Patients who have limited capacity to consent to research projects due to learning difficulties, delirium, dementia, or related conditions represent another area of diversity for consideration. These groups of patients are often underrepresented in studies, Turner said. Based on his experience, patients at the sickest end of the spectrum have comorbidities and polypharmacy that can be barriers to enrollment in studies; however, these patients could benefit from pharmacogenomics knowledge. Turner asked about any initiatives to include this cohort in genomics programs while also protecting and preserving their dignity. The field needs to think very broadly about the groups that are underrepresented in genomics research, Knight said. Another underserved population is people with multiple morbidities who live in highly rural areas in the southern United States, she added. Horowitz observed that some individuals who are thought to be unable to consent actually can consent when appropriate language, literacy level, and techniques are used (e.g., the teach back method). On the other hand, she cautioned, it is important not to coerce people or to assume understanding based on physical cues. Bonham added that the All of Us initiative is being very thoughtful about how it defines diversity and is considering factors beyond those of economics, race, and ethnicity.

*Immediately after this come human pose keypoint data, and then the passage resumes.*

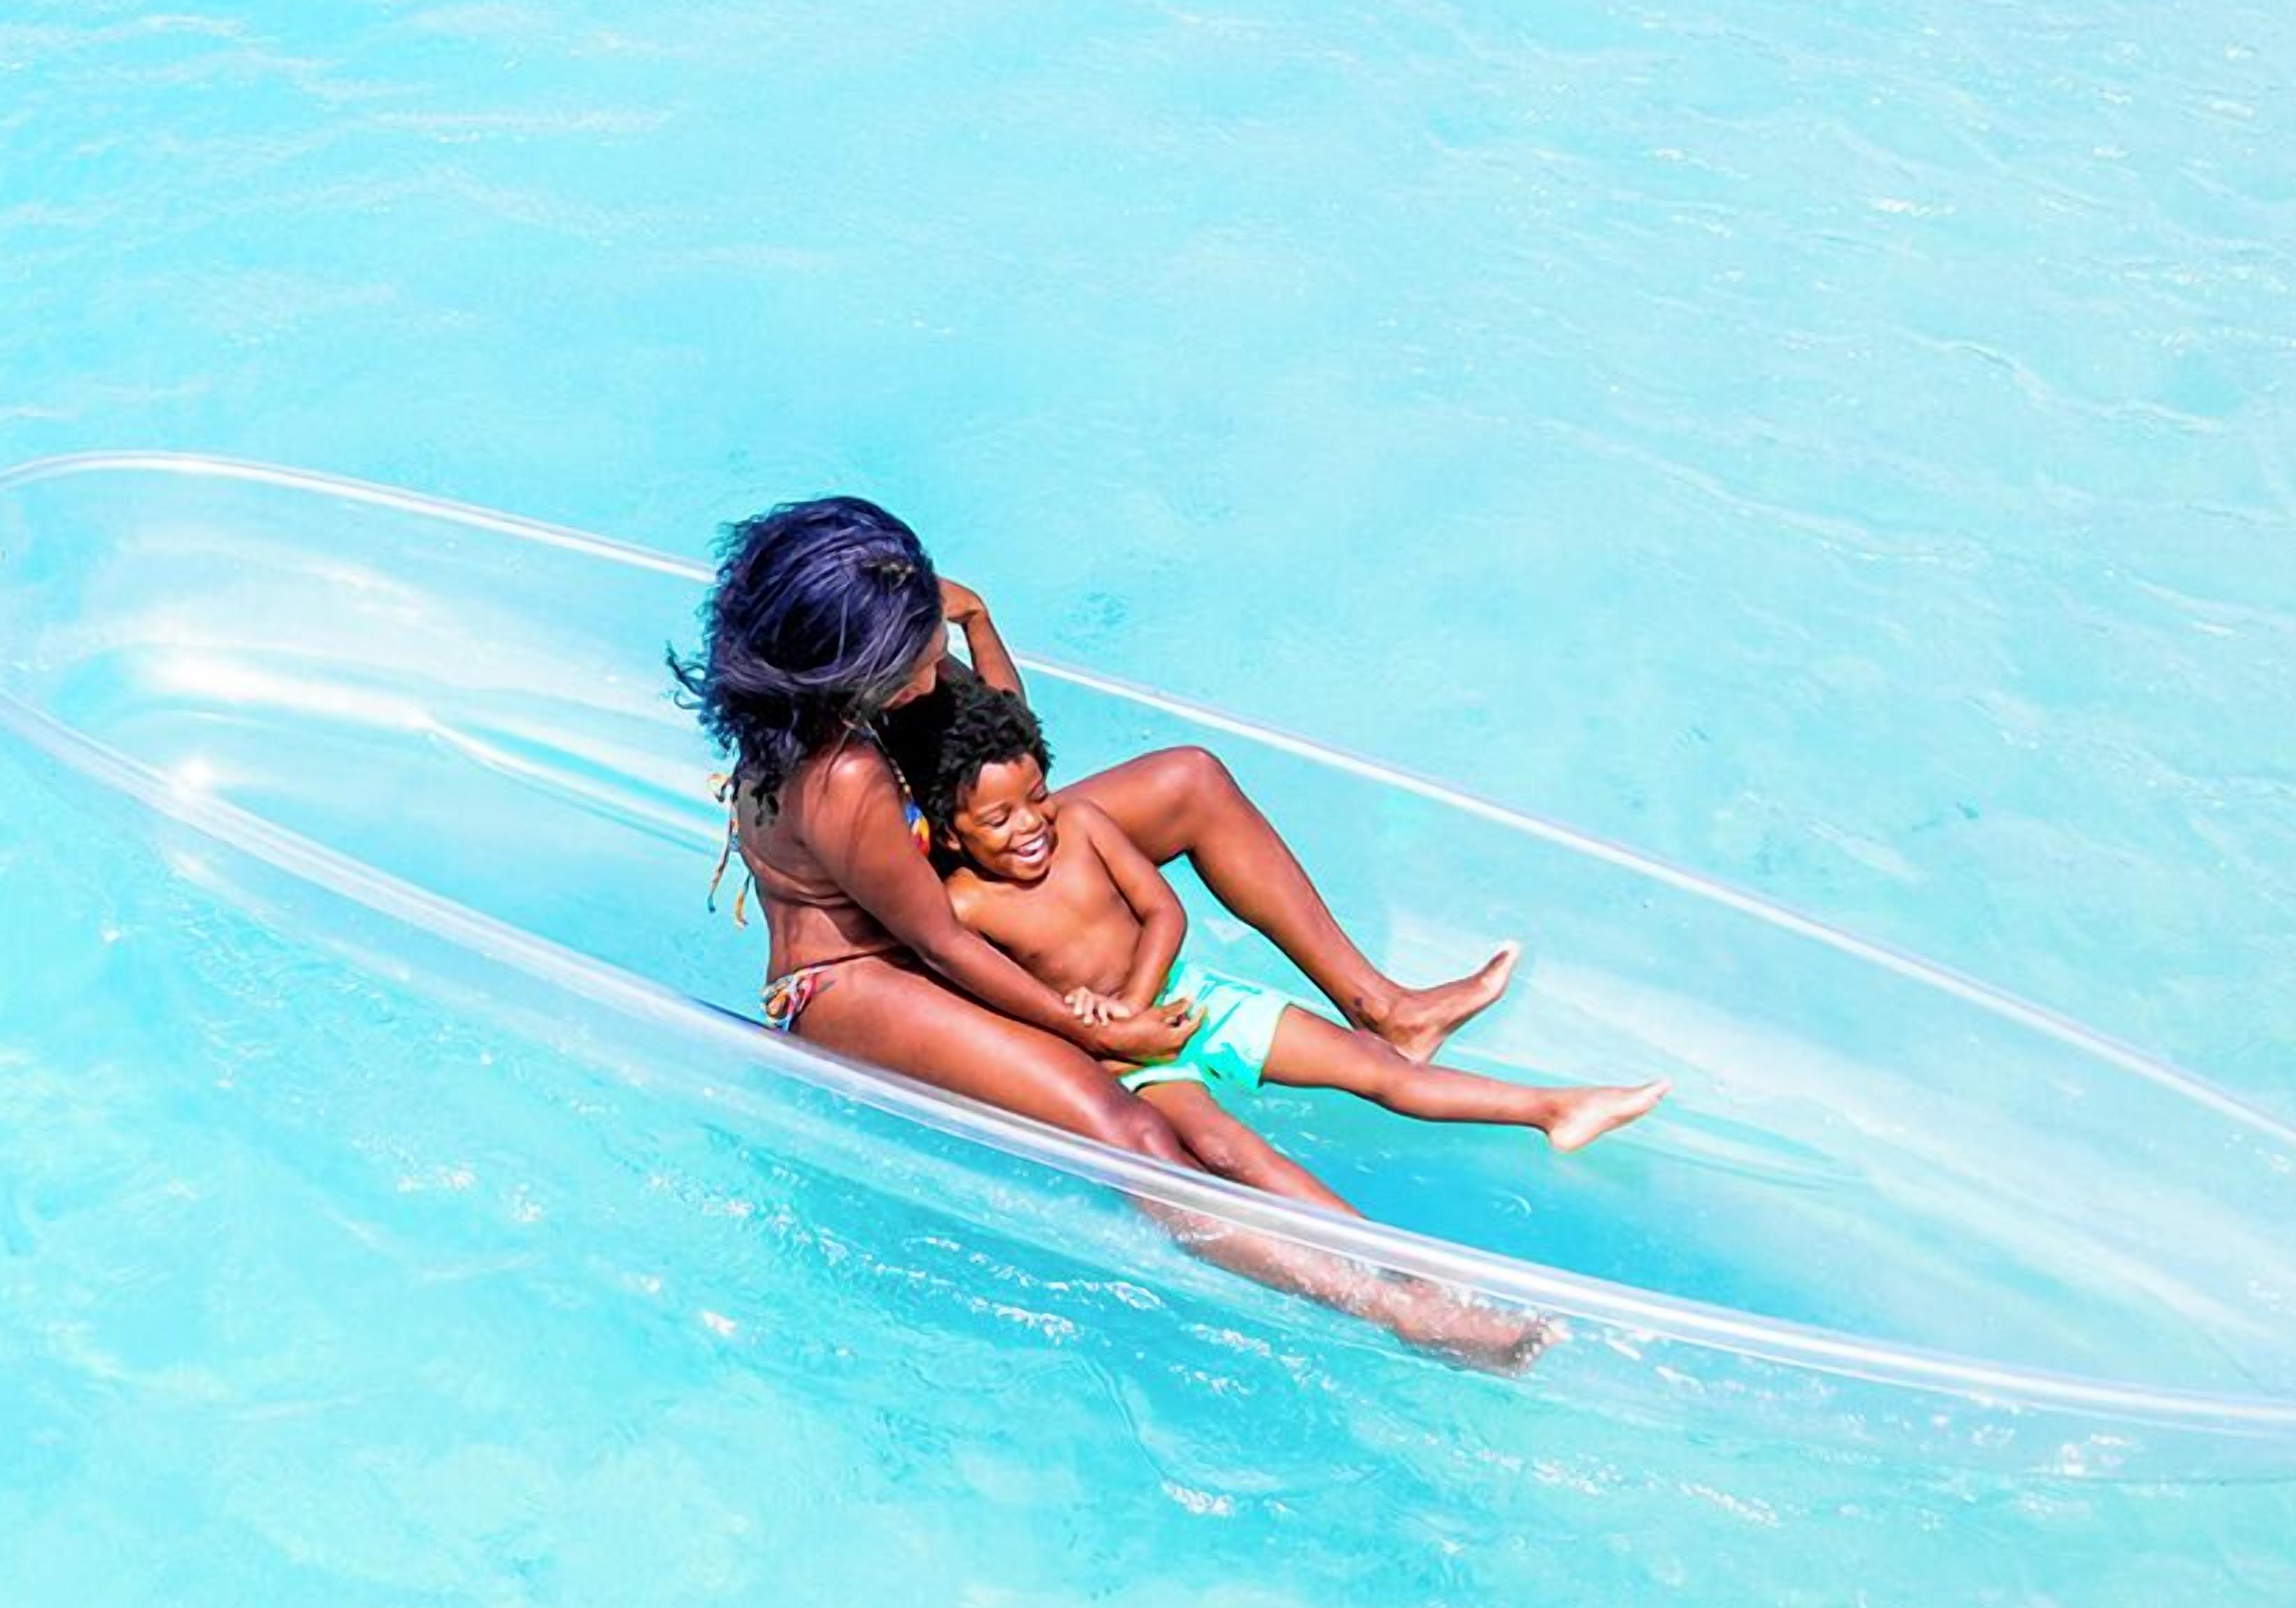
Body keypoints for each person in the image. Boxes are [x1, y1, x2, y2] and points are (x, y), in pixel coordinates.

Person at [671, 495, 1544, 1366]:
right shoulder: (844, 774)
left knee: (1189, 782)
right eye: (915, 661)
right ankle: (1398, 1311)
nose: (932, 676)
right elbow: (942, 943)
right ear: (844, 666)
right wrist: (1096, 1026)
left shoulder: (867, 690)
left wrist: (974, 619)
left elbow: (990, 745)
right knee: (1129, 1134)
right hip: (862, 975)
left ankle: (1385, 1010)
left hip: (934, 891)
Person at [923, 678, 1669, 1206]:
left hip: (1186, 1001)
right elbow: (994, 1003)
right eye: (999, 821)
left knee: (1377, 1067)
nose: (1030, 826)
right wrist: (1097, 1023)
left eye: (1038, 800)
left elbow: (1165, 912)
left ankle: (1554, 1109)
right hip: (1126, 1066)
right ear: (951, 833)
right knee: (1227, 1152)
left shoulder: (1081, 827)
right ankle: (1379, 1258)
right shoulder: (962, 906)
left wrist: (1133, 1003)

Building trust with diverse groups to encourage participation in genomics is important, and having trusted brokers to facilitate communication and engagement with underserved or diverse populations would be helpful, said a workshop participant. The community health worker model has been found to be a very well-accepted way of engaging the community, Kho said, but there has to be a willingness to learn and listen based on the context of where you are. Horowitz suggested directly asking the group that you wish to engage with whom they trust. For example, some of the younger people in the communities they serve have become less trusting of churches, meaning that other trusted brokers need to be identified, she added. Asking small business owners and leaders in the business community in small southern towns to become more involved in stakeholder groups could be another solution, Knight said, because businesses are often a hub where people congregate. Business owners are very knowledgeable about their communities and can be influential as representatives of their communities on advisory boards or panels that are involved in engagement.